The purpose of our study is to utilize bioinformatics methods to pinpoint genes linked to autophagy that may influence the progression of arrhythmogenic right ventricular cardiomyopathy (ARVC). By doing so, we hope to enhance the clinical intervention and handling of this cardiac condition by offering more informed guidance. The transcriptomic data corresponding to GSE29819 were accessed via the GEO repository. Utilizing R programming, we analyzed and searched genes associated with autophagy that might be relevant to ARVC. Subsequently, the identified genes underwent protein-protein interaction network and co-expression analysis, while GO and KEGG pathway enrichment analysis was employed to investigate the signaling cascades they may implicate. We intersected the down-regulated genes in GSE29819 with 222 autophagy-related genes, and finally got 12 differentially expressed autophagy-related genes. Examination of the Gene Ontology (GO) and the Kyoto Encyclopedia of Genes and Genomes (KEGG) indicates that diverse genetic activity plays a role across numerous biological functions and systems. These include cytokine-related genes, lipid metabolism and atherogenesis, nucleotide oligomerization domain-like receptor signaling, chemokine-induced pathway, autophagic genes, apoptosis, natural killer cells-induced cell death, signal transduction involving tumor necrosis factor, and the activation of C-type lectin receptors which may influence the diverse clinical presentations of ARVC. Cytoscape software constructed a protein mutual aid network of common differentially expressed genes, and obtained a Cluster with a high score and 7 key genes, including CCR2, FAS, PRKCD, CASP1, CCL2, NAMPT and TNFSF10. Utilizing bioinformatics methods to identify genes involved in autophagy that exhibit fluctuating expression levels augments our understanding of the intricate aspects of ARVC. At the same time, combined with previous research reports in cardiomyopathy, we can speculate that Fas may affect the occurrence and development of ARVC through tumor necrosis factor signaling pathway mediating apoptosis. These results further illuminate our understanding of the origins and potential treatment focal points for ARVC.
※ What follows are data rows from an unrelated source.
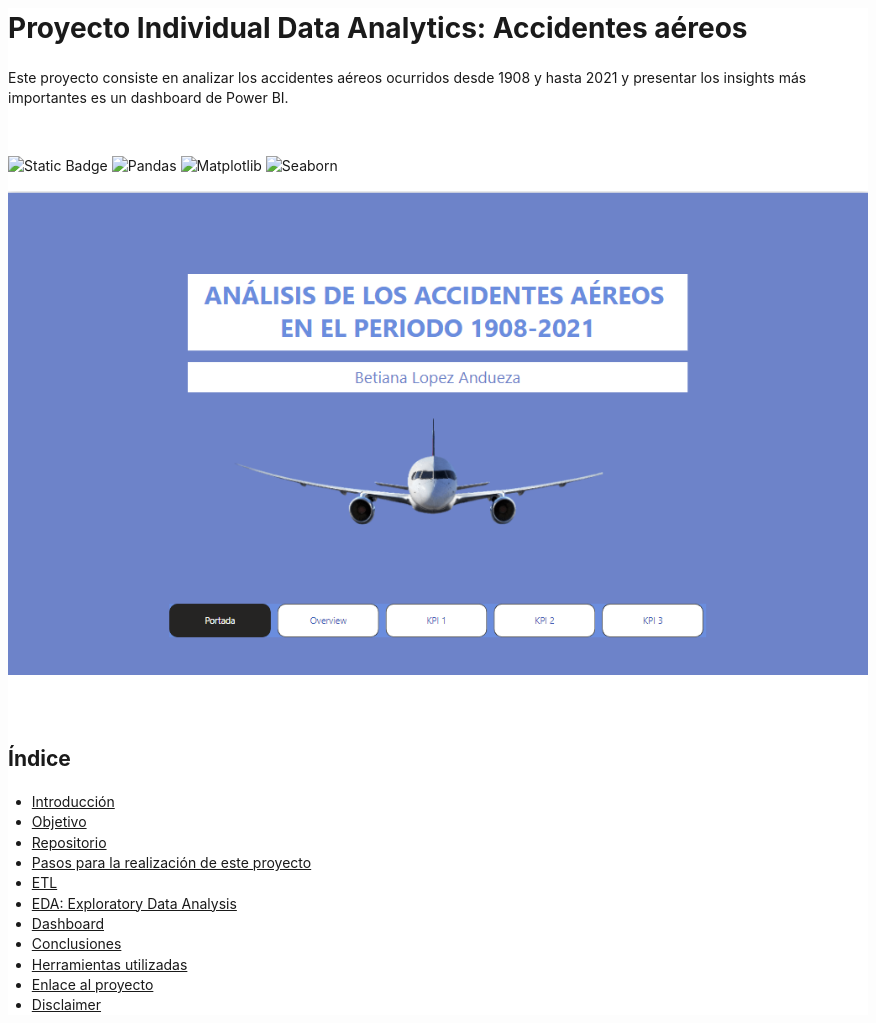 # Proyecto Individual Data Analytics: Accidentes aéreos

Este proyecto consiste en analizar los accidentes aéreos ocurridos desde 1908 y hasta 2021 y presentar los insights más importantes es un dashboard de Power BI.

<br>

![Static Badge](https://img.shields.io/badge/Python-gray?style=flat&logo=python)
![Pandas](https://img.shields.io/badge/-Pandas-gray?style=flat&logo=pandas)
![Matplotlib](https://img.shields.io/badge/-Matplotlib-gray?style=flat&logo=matplotlib)
![Seaborn](https://img.shields.io/badge/-Seaborn-gray?style=flat&logo=seaborn)

![portada](./src/portada.png)


<br>

## Índice

- [Introducción](#Introducción)
- [Objetivo](#Objetivo)
- [Repositorio](#Repositorio)
- [Pasos para la realización de este proyecto](#Pasos)
- [ETL](#ETL)
- [EDA: Exploratory Data Analysis](#EDA)
- [Dashboard](#Dashboard)
- [Conclusiones](#Conclusiones)
- [Herramientas utilizadas](#Herramientas)
- [Enlace al proyecto](#Enlace)
- [Disclaimer](#Disclaimer)
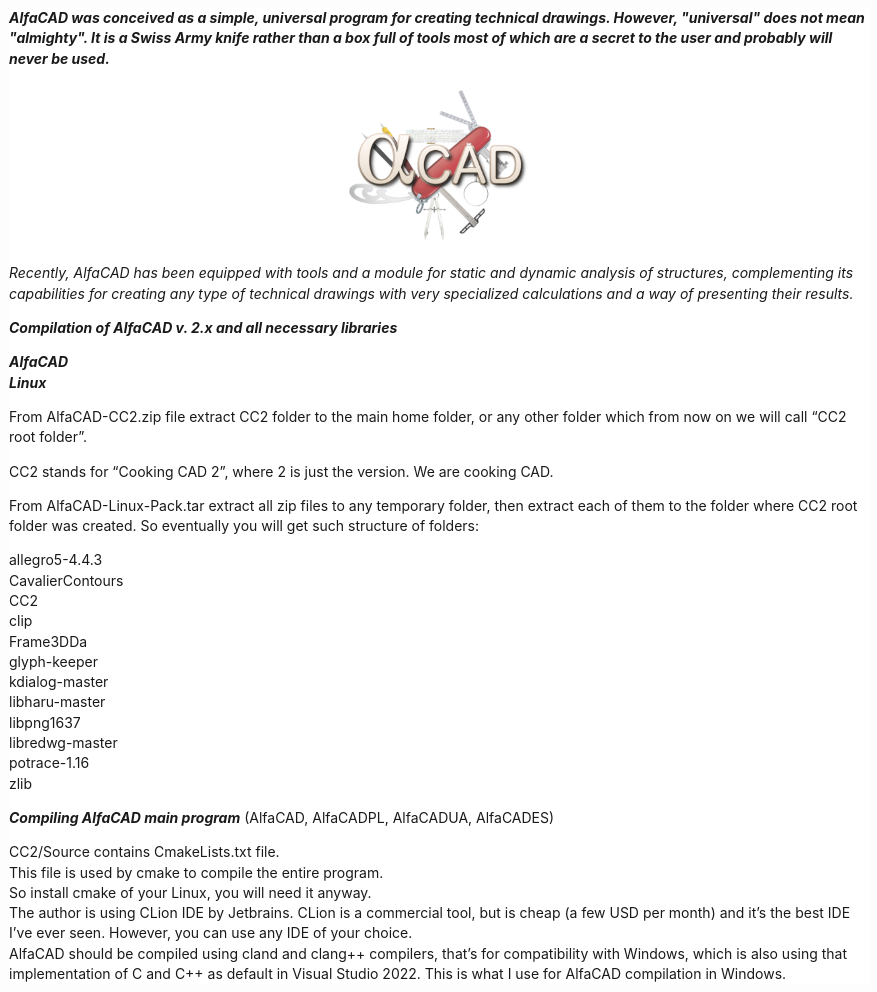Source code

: ﻿***AlfaCAD was conceived as a simple, universal program for creating technical drawings. However, "universal" does not mean "almighty". It is a Swiss Army knife rather than a box full of tools most of which are a secret to the user and probably will never be used.***

<p align="center" width="100%">
  <img width="25%" src="alfalogosaktrans2.png" />
</p>


*Recently, AlfaCAD has been equipped with tools and a module for static and dynamic analysis of structures, complementing its capabilities for creating any type of technical drawings with very specialized calculations and a way of presenting their results.*

***Compilation of AlfaCAD v. 2.x and all necessary libraries***

***AlfaCAD***<br>
***Linux***

From AlfaCAD-CC2.zip file extract CC2 folder to the main home folder, or any other folder which from now on we will call “CC2 root folder”.

CC2 stands for “Cooking CAD 2”, where 2 is just the version. We are cooking CAD.

From AlfaCAD-Linux-Pack.tar extract all zip files to any temporary folder, then extract each of them to the folder where CC2 root folder was created. So eventually you will get such structure of folders:

allegro5-4.4.3<br>
CavalierContours<br>
CC2<br>
clip<br>
Frame3DDa<br>
glyph-keeper<br>
kdialog-master<br>
libharu-master<br>
libpng1637<br>
libredwg-master<br>
potrace-1.16<br>
zlib

***Compiling AlfaCAD main program*** (AlfaCAD, AlfaCADPL, AlfaCADUA, AlfaCADES)

CC2/Source contains CmakeLists.txt file.<br>
This file is used by cmake to compile the entire program.<br>
So install cmake of your Linux, you will need it anyway.<br>
The author is using CLion IDE by Jetbrains. CLion is a commercial tool, but is cheap (a few USD per month) and it’s the best IDE I’ve ever seen. However, you can use any IDE of your choice.<br>
AlfaCAD should be compiled using cland and clang++ compilers, that’s for compatibility with Windows, which is also using that implementation of C and C++ as default in Visual Studio 2022. This is what I use for AlfaCAD compilation in Windows.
我们研究的目的是利用生物信息学方法来找出与自噬相关且可能影响致心律失常性右室心肌病(ARVC)进展的基因。通过这样做,我们希望通过提供更明智的指导来加强对这种心脏疾病的临床干预和处理。通过GEO数据库获取了与GSE29819对应的转录组数据。利用R编程,我们分析并搜索了可能与ARVC相关的自噬相关基因。随后,对鉴定出的基因进行了蛋白质-蛋白质相互作用网络和共表达分析,同时采用GO和KEGG通路富集分析来研究它们可能涉及的信号级联反应。我们将GSE29819中下调的基因与222个自噬相关基因进行交叉分析,最终得到12个差异表达的自噬相关基因。对基因本体论(GO)和京都基因与基因组百科全书(KEGG)的研究表明,多种基因活动在众多生物学功能和系统中发挥作用。这些包括细胞因子相关基因、脂质代谢和动脉粥样硬化形成、核苷酸寡聚化结构域样受体信号传导、趋化因子诱导途径、自噬基因、凋亡、自然杀伤细胞诱导的细胞死亡、涉及肿瘤坏死因子的信号转导以及可能影响ARVC不同临床表现的C型凝集素受体的激活。Cytoscape软件构建了常见差异表达基因的蛋白质互助网络,并获得了一个高分聚类和7个关键基因,包括CCR2、FAS、PRKCD、CASP1、CCL2、NAMPT和TNFSF10。利用生物信息学方法识别参与自噬且表达水平波动的基因,增强了我们对ARVC复杂方面的理解。同时,结合先前心肌病的研究报告,我们可以推测Fas可能通过肿瘤坏死因子信号通路介导凋亡来影响ARVC的发生和发展。这些结果进一步阐明了我们对ARVC起源和潜在治疗重点的理解。